Gayrettepe’deki eski Sardunya’nın yerinde tutmuş bir bira fabrikası kurmuş Sedat. Bir başka deyişle içinde bira fabrikası olan bir lokanta... Eşikten adım attığınızda sağda uzanan barın önünde türlü çeşitli sifon biralar ve arkasında iki çelik tank karşılıyor sizi. Oraya öyle dekor niyetine konulmuş tanklar değil, her biri yüz bin litre kapasitesi olan hakiki tanklar.
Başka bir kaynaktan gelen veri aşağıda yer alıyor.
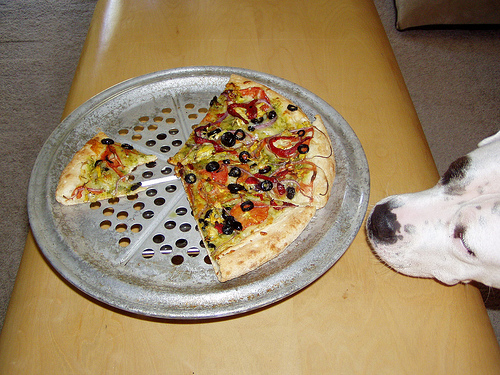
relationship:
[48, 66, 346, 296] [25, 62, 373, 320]
pizza lying on top of tray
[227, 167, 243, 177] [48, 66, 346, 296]
topping on pizza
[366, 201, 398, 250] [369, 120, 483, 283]
nose of a dog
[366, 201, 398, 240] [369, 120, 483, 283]
nose of a dog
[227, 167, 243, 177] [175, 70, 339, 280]
topping on a pizza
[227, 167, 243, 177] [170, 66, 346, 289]
topping on pizza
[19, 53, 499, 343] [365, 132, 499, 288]
close-up shows dog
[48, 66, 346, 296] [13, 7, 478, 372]
pizza on surface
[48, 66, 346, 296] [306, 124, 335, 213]
pizza has crust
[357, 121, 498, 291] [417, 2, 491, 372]
dog on right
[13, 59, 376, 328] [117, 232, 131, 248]
pan has whole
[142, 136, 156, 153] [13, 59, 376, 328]
whole in pan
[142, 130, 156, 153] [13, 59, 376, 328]
whole in pan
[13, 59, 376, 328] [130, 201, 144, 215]
pan has whole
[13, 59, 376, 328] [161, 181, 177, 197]
pan has whole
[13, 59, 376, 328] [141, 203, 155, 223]
pan has whole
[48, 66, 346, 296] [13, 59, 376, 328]
pizza on pan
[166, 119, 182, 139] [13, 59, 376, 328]
whole in pan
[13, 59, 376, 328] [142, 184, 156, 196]
pan has whole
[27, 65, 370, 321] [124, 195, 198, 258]
pan has holes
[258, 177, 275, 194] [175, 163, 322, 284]
olives on pizza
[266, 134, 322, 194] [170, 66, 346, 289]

Sedat’ın aklına “Eski Sardunya binasını nasıl değerlendirsem?” diye düşünürken mi geldi bu fikir, yoksa ciddi bir bira tutkunu olan ve “Kendimi bildim bileli kendi biramı kendim yaptım” diyen Philip Hall ile dostluğundan mı doğdu bilemem ama sonuç harika. Düşünsenize şehrin orta yerinde bir lokanta-fabrikaya gidiyor ve dünyanın başka hiçbir yerinde tadamayacağınız özel üretim ‘lager’ler, ‘ale’ler içiyorsunuz. Paşa gönlünüz isterse sizin için özel üretim de yapabiliyorlar. Yakuti siyah renkli KarbonImperial Stout’u, yapımında sekizden fazla malzeme kullanılan ve 40 gün mayalanmaya bırakılan Brew 81’i, kehribar renkli Haliç Gold’u çok beğendim. Yemeklerden söz etmiyorum bile. Hepsi genç ve yetenekli şef Çiğdem’in elinden çıkma. Fiyatlar da makul. Özel tasarım bardaklarla servis edilen bira 10 lira civarında. Yazın aklınızın ucuna.